Reveals How Criminals Conceal Information

 

This volume focuses on four main forms of knowledge discovery: prediction, clustering, relationship discovery, and textual analysis. For each of these application areas, the author discusses opportunities for concealment that are available to criminals and reveals some of the tactics that can aid in detecting them. He reviews what is known about the different technologies for each area and evaluates their effectiveness. The book also supplies a preview of technologies currently under development and describes how they will fit in to existing approaches to knowledge discovery.

Provides Proactive Formulas for Staying One Step Ahead of Adversaries

 

While all knowledge-discovery systems are susceptible to manipulation, designers and users of algorithmic systems who are armed with the knowledge of these subversive tactics are better able to create systems to avoid these vulnerabilities. This book delineates an effective process for integrating knowledge-discovery tools, provides a unique understanding of the limits of the technology, and contains a clear presentation of the upsides and pitfalls of data collection. It is a powerful weapon in the arsenal of anyone confronting the increasingly sophisticUsed Book in Good Condition



The Transformative Power of Mobile Medicine: Leveraging Innovation, Seizing Opportunities and Overcoming Obstacles of mHealth

$125.00 - $106.25

(as of Mar 27,2020 21:13:52 UTC – Details)


The Transformative Power of Mobile Medicine: Leveraging Innovation, Seizing Opportunities, and Overcoming Obstacles of mHealth addresses the rapid advances taking place in mHealth and their impact on clinicians and patients. It provides guidance on reliable mobile health apps that are based on sound scientific evidence, while also offering advice on how to stay clear of junk science. The book explores the latest developments, including the value of blockchain, the emerging growth of remote sensors in chronic patient care, the potential use of Amazon Alexa and Google Assistant as patient bedside assistants, the use of Amazon’s IoT button, and much more.

This book enables physicians and nurses to gain a deep understanding of the strengths and weaknesses of mobile health and helps them choose evidence-based mobile medicine tools to improve patient care.



Mining Software Specifications: Methodologies and Applications (Chapman & Hall/CRC Data Mining and Knowledge Discovery Series)

$230.00 - $131.87

(as of Mar 27,2020 19:30:24 UTC – Details)



An emerging topic in software engineering and data mining, specification mining tackles software maintenance and reliability issues that cost economies billions of dollars each year. The first unified reference on the subject, Mining Software Specifications: Methodologies and Applications describes recent approaches for mining specifications of software systems. Experts in the field illustrate how to apply state-of-the-art data mining and machine learning techniques to address software engineering concerns.

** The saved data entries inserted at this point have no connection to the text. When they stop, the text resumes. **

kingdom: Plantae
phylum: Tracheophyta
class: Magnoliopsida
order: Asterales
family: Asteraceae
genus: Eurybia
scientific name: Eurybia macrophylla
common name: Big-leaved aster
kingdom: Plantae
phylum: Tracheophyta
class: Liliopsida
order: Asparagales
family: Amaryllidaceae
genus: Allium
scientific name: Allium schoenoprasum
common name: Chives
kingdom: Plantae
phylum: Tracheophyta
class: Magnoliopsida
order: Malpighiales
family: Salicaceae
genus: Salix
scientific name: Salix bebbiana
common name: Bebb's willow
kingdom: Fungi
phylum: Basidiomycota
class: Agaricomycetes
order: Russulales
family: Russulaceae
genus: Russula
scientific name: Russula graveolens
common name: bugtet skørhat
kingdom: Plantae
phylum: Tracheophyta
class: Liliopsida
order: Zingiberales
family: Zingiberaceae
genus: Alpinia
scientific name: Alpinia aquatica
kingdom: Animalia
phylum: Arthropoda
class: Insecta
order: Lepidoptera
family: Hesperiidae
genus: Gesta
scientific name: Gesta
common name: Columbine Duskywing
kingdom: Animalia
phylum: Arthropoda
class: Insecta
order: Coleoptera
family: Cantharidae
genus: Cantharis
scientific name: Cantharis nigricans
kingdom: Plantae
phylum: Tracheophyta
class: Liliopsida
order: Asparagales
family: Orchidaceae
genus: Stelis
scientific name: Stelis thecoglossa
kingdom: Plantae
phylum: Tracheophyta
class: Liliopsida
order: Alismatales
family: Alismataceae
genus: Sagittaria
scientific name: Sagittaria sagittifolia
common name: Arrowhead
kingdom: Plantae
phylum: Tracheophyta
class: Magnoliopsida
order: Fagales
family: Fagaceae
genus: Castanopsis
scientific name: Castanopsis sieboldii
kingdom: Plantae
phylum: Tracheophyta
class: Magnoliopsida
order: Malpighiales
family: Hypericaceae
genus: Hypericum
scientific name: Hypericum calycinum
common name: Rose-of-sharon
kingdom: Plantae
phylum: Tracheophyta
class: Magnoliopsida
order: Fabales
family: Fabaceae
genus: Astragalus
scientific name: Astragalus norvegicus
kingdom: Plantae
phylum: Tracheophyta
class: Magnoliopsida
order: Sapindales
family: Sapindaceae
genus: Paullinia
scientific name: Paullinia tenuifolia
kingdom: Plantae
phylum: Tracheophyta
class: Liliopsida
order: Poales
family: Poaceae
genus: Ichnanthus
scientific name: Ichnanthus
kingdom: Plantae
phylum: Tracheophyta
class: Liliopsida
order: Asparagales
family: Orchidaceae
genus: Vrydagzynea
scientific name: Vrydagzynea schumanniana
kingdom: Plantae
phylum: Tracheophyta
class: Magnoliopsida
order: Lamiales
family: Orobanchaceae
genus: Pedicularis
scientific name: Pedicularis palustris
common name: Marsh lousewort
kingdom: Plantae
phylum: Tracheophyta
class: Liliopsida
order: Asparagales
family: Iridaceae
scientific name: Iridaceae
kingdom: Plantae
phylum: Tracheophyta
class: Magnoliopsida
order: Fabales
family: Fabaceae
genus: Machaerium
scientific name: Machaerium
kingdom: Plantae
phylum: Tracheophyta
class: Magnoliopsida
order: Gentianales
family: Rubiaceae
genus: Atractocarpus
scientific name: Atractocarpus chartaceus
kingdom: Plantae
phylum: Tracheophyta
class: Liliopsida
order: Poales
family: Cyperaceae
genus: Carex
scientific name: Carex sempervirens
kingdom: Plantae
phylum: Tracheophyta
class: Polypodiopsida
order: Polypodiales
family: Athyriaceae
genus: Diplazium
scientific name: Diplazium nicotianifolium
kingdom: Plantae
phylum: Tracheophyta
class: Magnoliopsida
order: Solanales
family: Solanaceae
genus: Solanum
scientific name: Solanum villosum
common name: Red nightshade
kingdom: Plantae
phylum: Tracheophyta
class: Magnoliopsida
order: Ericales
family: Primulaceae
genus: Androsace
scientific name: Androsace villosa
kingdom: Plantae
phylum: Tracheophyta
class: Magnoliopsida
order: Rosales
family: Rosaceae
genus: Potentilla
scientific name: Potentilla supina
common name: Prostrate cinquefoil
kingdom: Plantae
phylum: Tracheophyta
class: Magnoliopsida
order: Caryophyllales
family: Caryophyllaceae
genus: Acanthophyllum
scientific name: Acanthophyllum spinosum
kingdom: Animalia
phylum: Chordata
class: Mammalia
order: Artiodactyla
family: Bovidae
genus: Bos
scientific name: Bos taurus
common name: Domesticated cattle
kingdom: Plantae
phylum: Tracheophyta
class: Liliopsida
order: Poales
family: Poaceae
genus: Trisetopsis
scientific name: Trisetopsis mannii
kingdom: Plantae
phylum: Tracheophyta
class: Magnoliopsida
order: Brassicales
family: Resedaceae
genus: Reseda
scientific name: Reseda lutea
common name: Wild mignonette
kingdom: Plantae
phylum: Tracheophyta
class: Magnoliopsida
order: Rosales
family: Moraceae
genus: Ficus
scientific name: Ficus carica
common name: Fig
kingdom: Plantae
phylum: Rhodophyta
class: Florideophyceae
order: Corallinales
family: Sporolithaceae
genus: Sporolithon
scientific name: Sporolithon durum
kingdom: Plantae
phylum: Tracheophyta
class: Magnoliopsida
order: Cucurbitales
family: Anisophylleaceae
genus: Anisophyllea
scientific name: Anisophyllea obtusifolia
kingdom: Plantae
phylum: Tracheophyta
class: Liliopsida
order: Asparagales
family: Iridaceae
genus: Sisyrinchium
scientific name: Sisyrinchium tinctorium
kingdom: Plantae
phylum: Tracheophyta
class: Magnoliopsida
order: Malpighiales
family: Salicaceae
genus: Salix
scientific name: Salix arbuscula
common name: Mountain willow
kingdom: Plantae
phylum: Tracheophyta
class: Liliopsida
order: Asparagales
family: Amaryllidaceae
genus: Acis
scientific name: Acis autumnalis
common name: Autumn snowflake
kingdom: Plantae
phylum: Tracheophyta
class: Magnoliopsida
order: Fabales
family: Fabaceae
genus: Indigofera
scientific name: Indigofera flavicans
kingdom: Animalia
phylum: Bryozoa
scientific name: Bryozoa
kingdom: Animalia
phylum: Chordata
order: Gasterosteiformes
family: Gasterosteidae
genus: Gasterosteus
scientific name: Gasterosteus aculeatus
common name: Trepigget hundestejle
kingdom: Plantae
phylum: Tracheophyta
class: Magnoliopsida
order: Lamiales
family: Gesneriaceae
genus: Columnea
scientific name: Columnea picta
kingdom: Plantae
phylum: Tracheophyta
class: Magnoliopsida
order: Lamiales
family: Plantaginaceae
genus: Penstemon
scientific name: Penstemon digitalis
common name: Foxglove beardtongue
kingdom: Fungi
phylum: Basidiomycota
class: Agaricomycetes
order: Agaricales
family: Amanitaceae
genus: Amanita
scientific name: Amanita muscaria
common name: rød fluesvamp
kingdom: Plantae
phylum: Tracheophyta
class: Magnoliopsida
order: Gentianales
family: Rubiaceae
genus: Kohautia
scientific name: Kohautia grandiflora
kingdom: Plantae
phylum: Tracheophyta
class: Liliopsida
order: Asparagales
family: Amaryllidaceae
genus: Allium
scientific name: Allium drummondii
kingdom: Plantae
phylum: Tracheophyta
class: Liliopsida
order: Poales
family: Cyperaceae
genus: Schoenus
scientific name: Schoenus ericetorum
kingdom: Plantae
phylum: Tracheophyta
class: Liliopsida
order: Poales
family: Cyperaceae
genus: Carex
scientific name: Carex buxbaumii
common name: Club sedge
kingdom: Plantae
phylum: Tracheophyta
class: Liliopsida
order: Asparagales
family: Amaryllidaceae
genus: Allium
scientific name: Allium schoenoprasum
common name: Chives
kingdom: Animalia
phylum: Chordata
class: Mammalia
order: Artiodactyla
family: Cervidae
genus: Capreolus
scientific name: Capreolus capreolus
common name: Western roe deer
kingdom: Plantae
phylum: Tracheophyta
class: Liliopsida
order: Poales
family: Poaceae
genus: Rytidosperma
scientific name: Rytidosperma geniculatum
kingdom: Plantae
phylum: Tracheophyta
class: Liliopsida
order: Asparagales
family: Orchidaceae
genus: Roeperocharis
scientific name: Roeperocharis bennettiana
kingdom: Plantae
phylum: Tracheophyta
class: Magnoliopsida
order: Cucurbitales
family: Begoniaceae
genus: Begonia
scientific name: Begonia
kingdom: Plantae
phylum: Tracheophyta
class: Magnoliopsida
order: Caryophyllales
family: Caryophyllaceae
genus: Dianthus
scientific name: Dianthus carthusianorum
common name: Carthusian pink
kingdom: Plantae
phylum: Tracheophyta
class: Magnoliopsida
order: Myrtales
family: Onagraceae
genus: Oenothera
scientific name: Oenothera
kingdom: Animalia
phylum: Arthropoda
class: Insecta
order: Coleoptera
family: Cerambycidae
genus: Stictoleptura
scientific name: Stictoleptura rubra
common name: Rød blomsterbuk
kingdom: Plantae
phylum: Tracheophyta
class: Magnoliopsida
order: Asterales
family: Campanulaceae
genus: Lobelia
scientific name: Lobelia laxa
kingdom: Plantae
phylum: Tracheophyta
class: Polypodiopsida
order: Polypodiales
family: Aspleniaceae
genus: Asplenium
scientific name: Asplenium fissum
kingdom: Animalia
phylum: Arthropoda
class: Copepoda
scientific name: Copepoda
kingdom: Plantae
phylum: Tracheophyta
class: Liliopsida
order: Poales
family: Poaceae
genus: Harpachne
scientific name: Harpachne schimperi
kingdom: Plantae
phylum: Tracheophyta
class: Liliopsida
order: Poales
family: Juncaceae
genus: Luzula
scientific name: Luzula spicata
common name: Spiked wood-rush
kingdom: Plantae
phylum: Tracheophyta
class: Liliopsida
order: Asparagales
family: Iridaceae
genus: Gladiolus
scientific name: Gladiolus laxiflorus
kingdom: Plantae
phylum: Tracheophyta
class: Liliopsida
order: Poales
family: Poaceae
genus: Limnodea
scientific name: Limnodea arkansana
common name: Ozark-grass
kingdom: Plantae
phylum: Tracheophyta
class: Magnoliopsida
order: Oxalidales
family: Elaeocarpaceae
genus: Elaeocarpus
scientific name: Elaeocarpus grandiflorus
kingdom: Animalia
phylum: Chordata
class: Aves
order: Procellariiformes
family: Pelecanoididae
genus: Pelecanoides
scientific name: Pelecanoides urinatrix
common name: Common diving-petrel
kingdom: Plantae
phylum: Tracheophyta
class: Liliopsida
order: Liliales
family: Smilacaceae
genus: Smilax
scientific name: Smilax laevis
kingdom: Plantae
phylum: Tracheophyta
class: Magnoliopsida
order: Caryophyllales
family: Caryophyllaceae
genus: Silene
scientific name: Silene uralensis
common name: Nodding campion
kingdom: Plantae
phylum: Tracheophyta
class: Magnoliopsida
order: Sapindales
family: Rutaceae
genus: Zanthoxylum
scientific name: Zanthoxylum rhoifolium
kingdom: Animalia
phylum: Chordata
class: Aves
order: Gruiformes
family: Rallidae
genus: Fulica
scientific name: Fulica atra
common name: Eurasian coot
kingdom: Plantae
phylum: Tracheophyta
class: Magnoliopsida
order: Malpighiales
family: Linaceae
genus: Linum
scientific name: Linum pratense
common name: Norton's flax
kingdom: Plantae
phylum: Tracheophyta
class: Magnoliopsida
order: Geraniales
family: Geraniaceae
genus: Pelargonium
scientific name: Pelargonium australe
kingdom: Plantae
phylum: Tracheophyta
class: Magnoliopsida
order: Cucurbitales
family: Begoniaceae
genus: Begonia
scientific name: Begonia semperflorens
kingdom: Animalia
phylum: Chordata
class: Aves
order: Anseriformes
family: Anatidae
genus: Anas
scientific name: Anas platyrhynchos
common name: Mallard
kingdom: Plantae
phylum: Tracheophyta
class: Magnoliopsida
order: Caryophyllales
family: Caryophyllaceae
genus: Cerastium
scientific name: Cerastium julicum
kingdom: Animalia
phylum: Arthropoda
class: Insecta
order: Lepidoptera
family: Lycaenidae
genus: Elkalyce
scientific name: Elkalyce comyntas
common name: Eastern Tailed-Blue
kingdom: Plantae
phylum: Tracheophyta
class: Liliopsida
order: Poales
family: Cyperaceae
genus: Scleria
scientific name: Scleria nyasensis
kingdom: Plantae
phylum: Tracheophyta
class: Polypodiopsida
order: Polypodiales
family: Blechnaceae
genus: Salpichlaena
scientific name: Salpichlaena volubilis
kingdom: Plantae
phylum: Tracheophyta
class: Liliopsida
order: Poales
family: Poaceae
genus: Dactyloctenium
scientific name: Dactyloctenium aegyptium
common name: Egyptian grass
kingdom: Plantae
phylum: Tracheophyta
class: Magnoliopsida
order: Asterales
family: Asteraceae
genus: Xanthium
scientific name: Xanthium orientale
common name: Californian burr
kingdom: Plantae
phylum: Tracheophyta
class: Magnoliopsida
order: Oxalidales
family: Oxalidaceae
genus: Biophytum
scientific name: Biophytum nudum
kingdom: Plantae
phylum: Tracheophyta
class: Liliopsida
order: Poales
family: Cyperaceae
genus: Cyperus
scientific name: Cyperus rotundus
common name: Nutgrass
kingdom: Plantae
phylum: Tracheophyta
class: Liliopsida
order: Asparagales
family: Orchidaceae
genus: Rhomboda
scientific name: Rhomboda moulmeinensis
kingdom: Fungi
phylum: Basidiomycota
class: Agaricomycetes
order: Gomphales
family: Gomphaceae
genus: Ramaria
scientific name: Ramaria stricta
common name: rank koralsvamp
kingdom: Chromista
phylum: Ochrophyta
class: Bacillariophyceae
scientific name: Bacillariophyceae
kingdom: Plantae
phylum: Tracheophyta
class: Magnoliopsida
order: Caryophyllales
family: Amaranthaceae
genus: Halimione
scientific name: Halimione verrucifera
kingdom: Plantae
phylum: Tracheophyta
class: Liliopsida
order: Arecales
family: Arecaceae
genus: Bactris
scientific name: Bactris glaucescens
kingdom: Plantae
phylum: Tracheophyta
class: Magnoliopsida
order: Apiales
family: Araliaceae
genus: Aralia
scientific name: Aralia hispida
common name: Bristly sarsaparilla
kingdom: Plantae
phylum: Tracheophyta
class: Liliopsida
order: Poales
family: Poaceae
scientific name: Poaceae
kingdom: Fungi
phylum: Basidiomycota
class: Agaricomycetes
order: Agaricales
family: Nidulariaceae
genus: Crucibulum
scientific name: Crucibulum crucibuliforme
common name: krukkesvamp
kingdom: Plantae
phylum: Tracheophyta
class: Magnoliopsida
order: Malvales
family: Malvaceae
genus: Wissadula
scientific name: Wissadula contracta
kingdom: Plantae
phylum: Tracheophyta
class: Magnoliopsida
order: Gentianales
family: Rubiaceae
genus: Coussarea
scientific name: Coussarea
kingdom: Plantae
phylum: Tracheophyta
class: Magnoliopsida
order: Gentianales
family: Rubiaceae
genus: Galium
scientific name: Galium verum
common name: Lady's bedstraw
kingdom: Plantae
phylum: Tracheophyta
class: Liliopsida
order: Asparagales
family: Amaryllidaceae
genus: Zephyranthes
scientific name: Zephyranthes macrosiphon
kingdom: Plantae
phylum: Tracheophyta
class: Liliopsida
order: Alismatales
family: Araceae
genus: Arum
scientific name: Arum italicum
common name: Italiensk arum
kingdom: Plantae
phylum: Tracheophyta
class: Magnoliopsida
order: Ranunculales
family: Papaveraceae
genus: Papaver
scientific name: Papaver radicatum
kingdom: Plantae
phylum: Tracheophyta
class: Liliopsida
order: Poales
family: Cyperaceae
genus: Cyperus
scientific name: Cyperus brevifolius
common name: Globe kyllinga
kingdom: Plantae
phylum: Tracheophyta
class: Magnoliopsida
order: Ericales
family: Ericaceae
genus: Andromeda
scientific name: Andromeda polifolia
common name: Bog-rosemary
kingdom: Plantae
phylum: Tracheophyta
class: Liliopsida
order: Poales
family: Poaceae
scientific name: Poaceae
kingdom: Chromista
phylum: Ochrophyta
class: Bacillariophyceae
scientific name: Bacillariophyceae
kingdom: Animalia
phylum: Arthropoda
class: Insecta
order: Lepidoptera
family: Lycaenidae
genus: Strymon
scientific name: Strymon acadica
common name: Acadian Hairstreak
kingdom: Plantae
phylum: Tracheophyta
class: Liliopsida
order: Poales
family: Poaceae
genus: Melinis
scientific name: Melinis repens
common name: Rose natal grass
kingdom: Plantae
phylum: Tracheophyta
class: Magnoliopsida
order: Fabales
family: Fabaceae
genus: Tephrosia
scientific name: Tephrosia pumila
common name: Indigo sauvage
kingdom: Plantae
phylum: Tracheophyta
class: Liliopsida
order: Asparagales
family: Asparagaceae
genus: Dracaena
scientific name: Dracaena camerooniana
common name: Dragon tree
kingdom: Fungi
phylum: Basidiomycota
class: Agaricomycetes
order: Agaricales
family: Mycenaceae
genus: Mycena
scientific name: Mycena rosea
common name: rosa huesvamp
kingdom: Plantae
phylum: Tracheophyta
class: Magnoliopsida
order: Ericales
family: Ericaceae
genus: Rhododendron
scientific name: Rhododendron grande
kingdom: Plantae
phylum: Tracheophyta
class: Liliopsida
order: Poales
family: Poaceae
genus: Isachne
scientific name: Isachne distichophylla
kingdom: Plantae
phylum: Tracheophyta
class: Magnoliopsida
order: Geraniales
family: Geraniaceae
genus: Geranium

In the first set of chapters, the book introduces a number of studies on mining finite state machines that employ techniques, such as grammar inference, partial order mining, source code model checking, abstract interpretation, and more. The remaining chapters present research on mining temporal rules/patterns, covering techniques that include path-aware static program analyses, lightweight rule/pattern mining, statistical analysis, and other interesting approaches. Throughout the book, the authors discuss how to employ dynamic analysis, static analysis, and combinations of both to mine software specifications.

According to the US National Institute of Standards and Technology in 2002, software bugs have cost the US economy 59.5 billion dollars a year. This volume shows how specification mining can help find bugs and improve program understanding, thereby reducing unnecessary financial losses. The book encourages the industry adoption of specification mining techniques and the assimilation of these techniques in standard integrated development environments (IDEs).